### SUPPLIED DATA
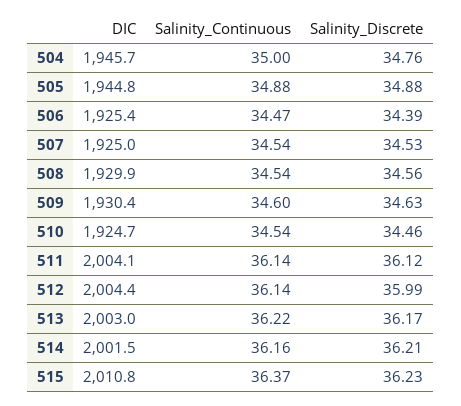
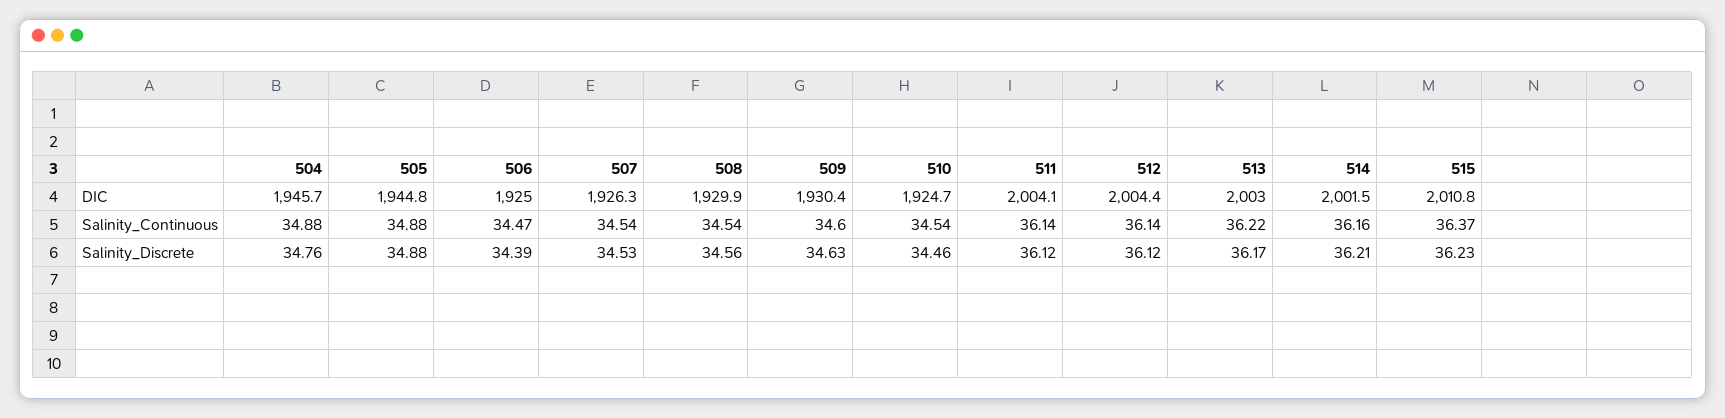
Salinity_Continuous, 504: 35 -> 34.88
DIC, 506: 1925.4 -> 1925
DIC, 507: 1925 -> 1926.3
Salinity_Discrete, 512: 35.99 -> 36.12

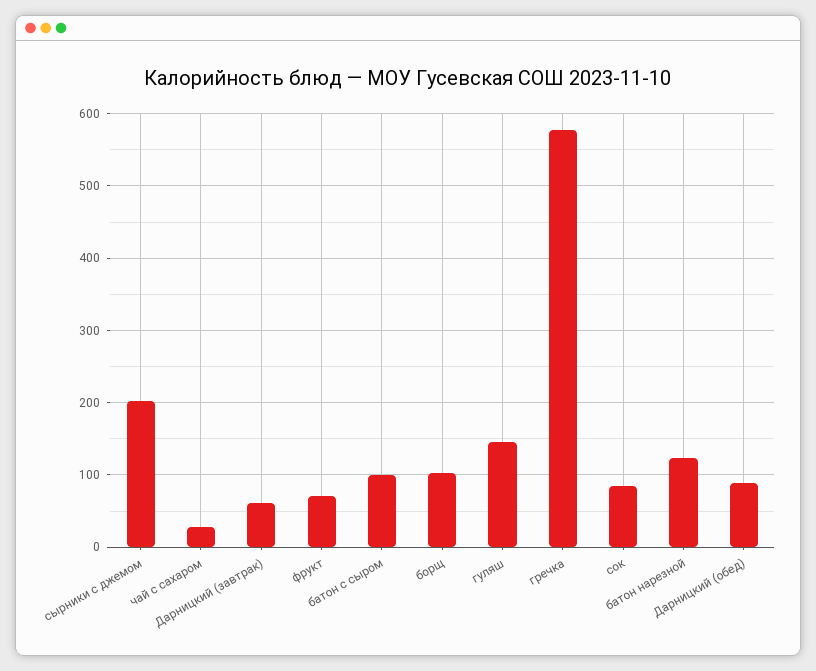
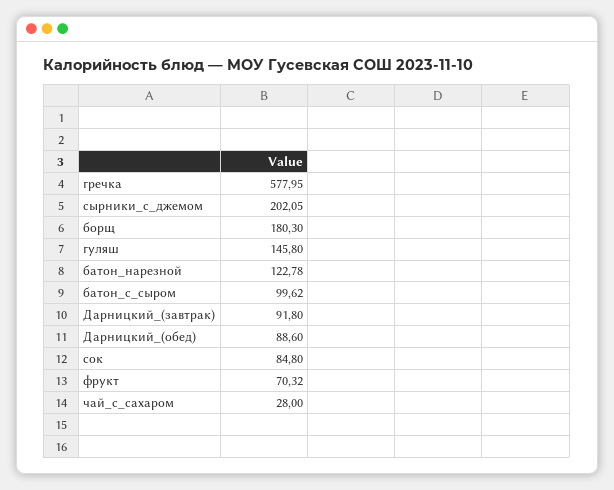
Дарницкий (завтрак): 60 -> 91.8
борщ: 100 -> 180.3

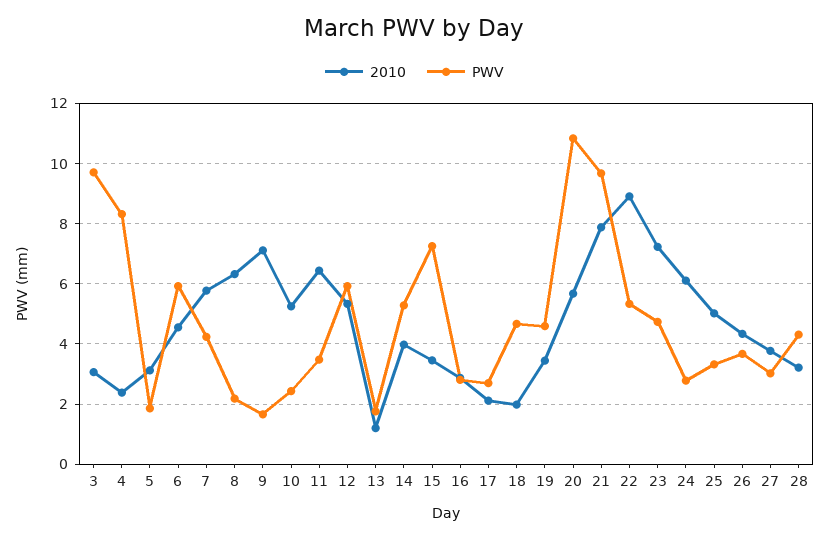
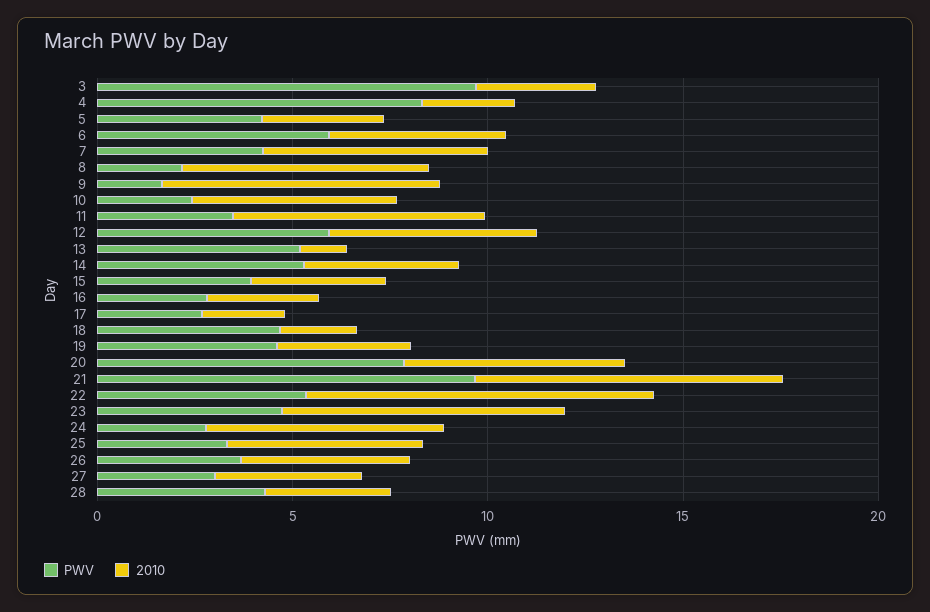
PWV, 5: 1.8 -> 4
PWV, 13: 1.8 -> 5
PWV, 15: 7.2 -> 4
PWV, 20: 10.8 -> 8

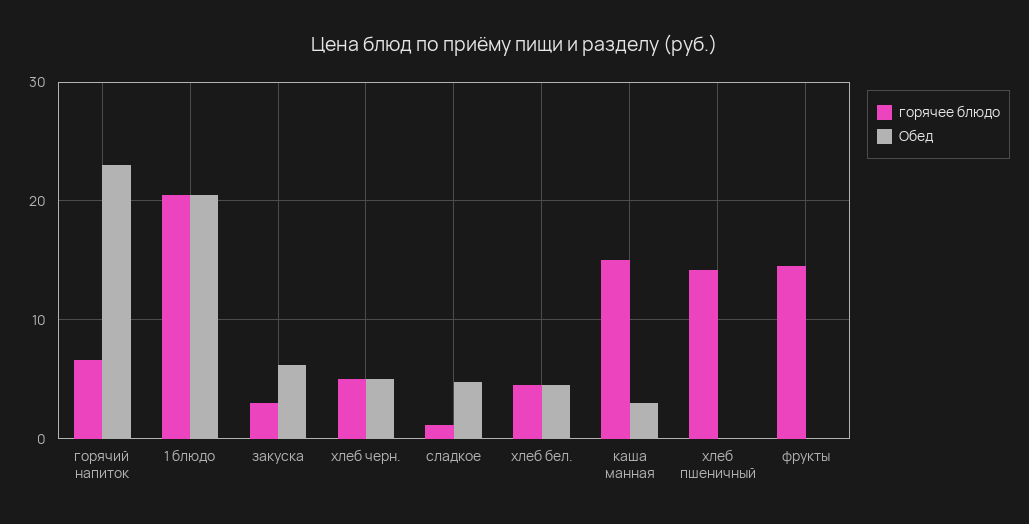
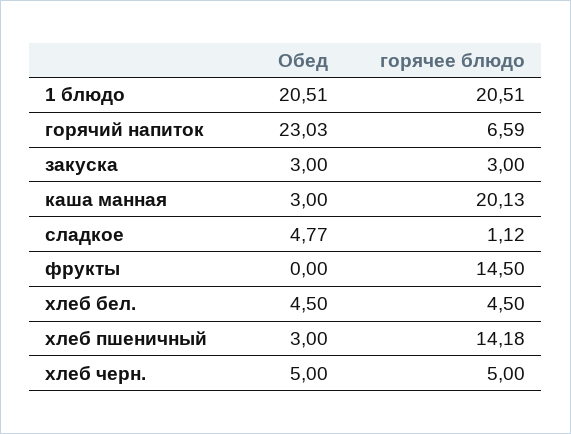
Обед, закуска: 6 -> 3
горячее блюдо, каша манная: 15 -> 20.13
Обед, хлеб пшеничный: 0 -> 3

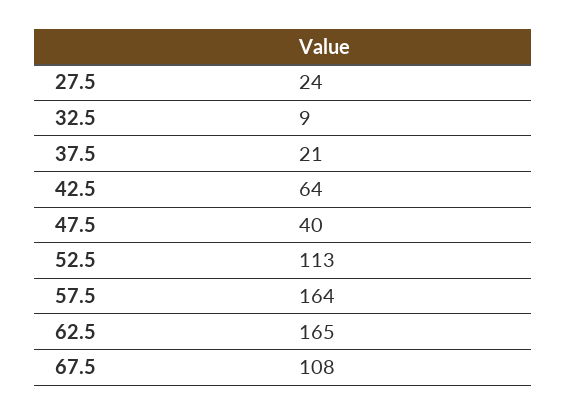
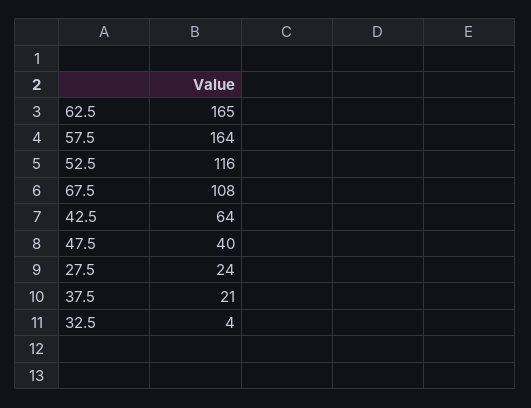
32.5: 9 -> 4
52.5: 113 -> 116

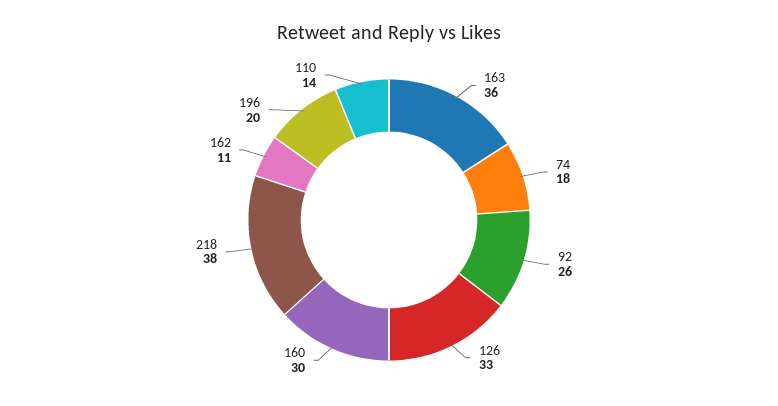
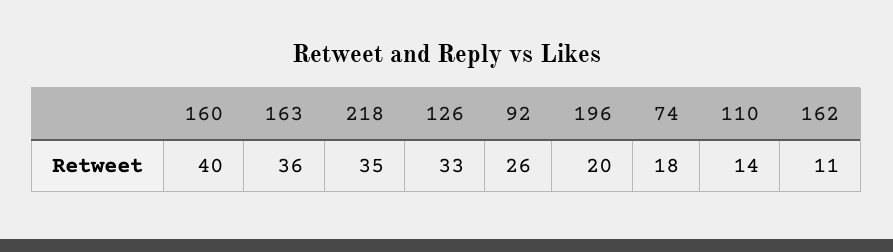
160: 30 -> 40
218: 38 -> 35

### TASK GOAL
Any pictures above are to be left out. Retype the rest of the records exactly.

### ANSWER TO THIS EXERCISE
Salinity_Continuous, 504: 35 -> 34.88
DIC, 506: 1925.4 -> 1925
DIC, 507: 1925 -> 1926.3
Salinity_Discrete, 512: 35.99 -> 36.12

Дарницкий (завтрак): 60 -> 91.8
борщ: 100 -> 180.3

PWV, 5: 1.8 -> 4
PWV, 13: 1.8 -> 5
PWV, 15: 7.2 -> 4
PWV, 20: 10.8 -> 8

Обед, закуска: 6 -> 3
горячее блюдо, каша манная: 15 -> 20.13
Обед, хлеб пшеничный: 0 -> 3

32.5: 9 -> 4
52.5: 113 -> 116

160: 30 -> 40
218: 38 -> 35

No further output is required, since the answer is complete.